### WHAT TO WORK ON:
In your copy, reproduce the entries exactly as they are, minus the images.

### SOURCE DATA:
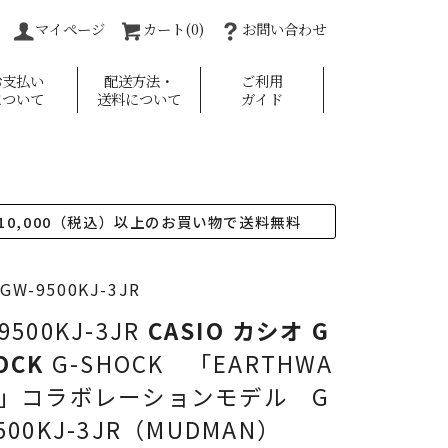
マイページ
カート(0)
お問い合わせ
お支払い
配送方法・
ご利用
について
送料について
ガイド
10,000（税込）以上のお買い物で送料無料
W-9500KJ-3JR
9500KJ-3JR
CASIO カシオ
G
OCK
G-SHOCK 「EARTHWA
H」コラボレーションモデル G
500KJ-3JR（MUDMAN）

### SOLVED PROBLEM:
マイページ
カート(0)
お問い合わせ
お支払い
配送方法・
ご利用
について
送料について
ガイド
10,000（税込）以上のお買い物で送料無料
W-9500KJ-3JR
9500KJ-3JR
CASIO カシオ
G
OCK
G-SHOCK 「EARTHWA
H」コラボレーションモデル G
500KJ-3JR（MUDMAN）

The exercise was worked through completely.